L’augmentation des coûts, même si les conducteurs réduisent l’utilisation de leurs véhicules, indique également une pression continue sur l’approvisionnement en carburant en France en raison des tensions au Moyen-Orient et du blocus du détroit d’Ormuz, une voie navigable vitale responsable du transport d’un cinquième des approvisionnements en pétrole brut et en gaz naturel.

Comme les approvisionnements disponibles restent rares et que les coûts des matières premières continuent de grimper, ces prix supplémentaires sont directement répercutés sur les consommateurs.

En effet, la France importe la majorité de son diesel (elle dispose d’une capacité de raffinage nationale relativement faible), ce qui a initialement conduit à une flambée des prix du carburant plus tôt dans l’année, même si les prix de l’essence sont restés stables.

Cependant, même si la France raffine une grande partie de son essence consommée localement dans des raffineries nationales, le coût croissant du pétrole brut a également un impact sur les coûts, tout comme l’incertitude du marché.

La colère de certains a atteint son paroxysme, les pêcheurs bloquant ce matin le dépôt de carburant du sud de Fos-sur-Mer (Bouches-du-Rhône).

Les manifestants bloquent le site avec une cinquantaine de camions pour dénoncer les coûts élevés et exiger une rencontre avec la ministre de la Pêche Catherine Chabaud.

Elle fait suite aux manifestations de pêcheurs lundi à Sète (Hérault) et à Port-Vendres (Pyrénées-Orientales).

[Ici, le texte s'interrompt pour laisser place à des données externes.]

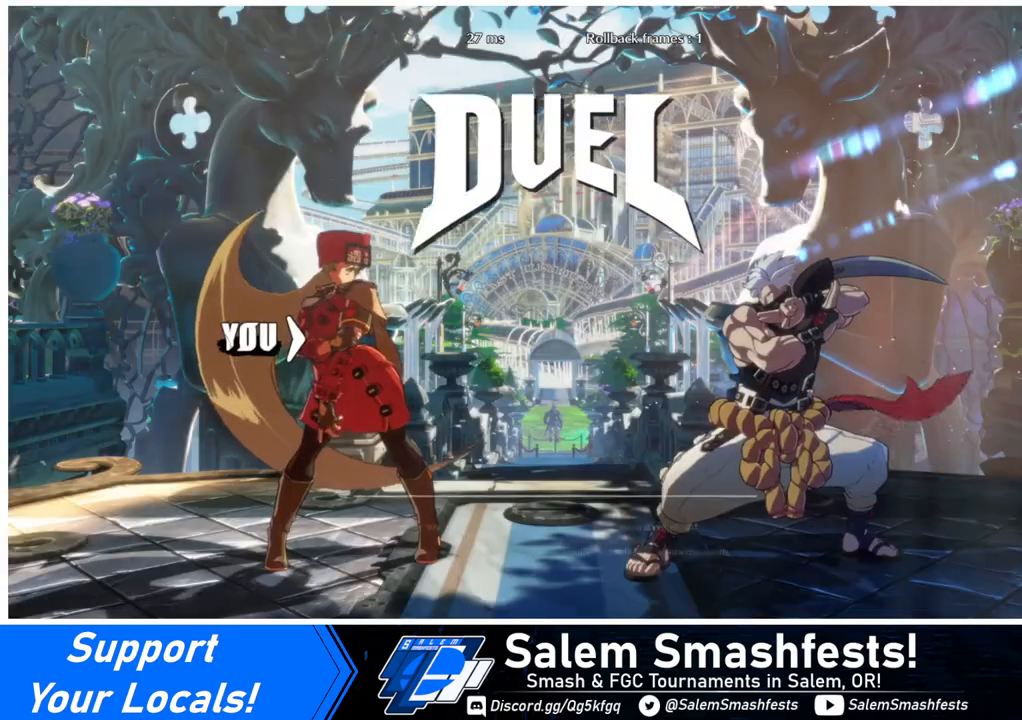
{"buttons": [], "events": []}
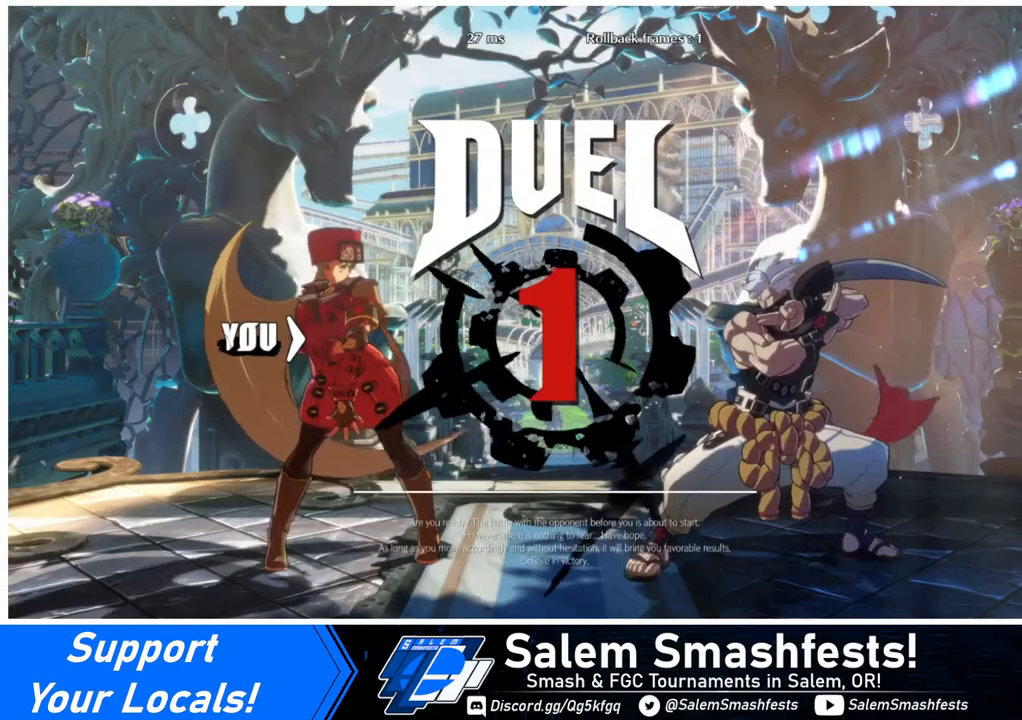
{"buttons": ["DPAD_DOWN", "DPAD_RIGHT"], "events": [[40, "DPAD_DOWN", "down"], [160, "DPAD_DOWN", "up"], [160, "DPAD_RIGHT", "down"], [280, "DPAD_DOWN", "down"], [280, "DPAD_RIGHT", "up"], [320, "DPAD_LEFT", "down"], [400, "DPAD_LEFT", "up"], [520, "DPAD_RIGHT", "down"]]}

L’industrie de la pêche est l’un des secteurs qui voient se poursuivre les aides gouvernementales sur les prix des carburants, aux côtés des secteurs de l’agriculture et de la construction (le secteur de la logistique est exclu du programme).

Le gouvernement reste catégorique sur le fait qu’il n’apportera aucune aide supplémentaire sous forme de plafonnement des prix du carburant ou de réduction des taxes sur les carburants, mais a prolongé son programme d’aide au carburant de 100 € jusqu’à fin septembre.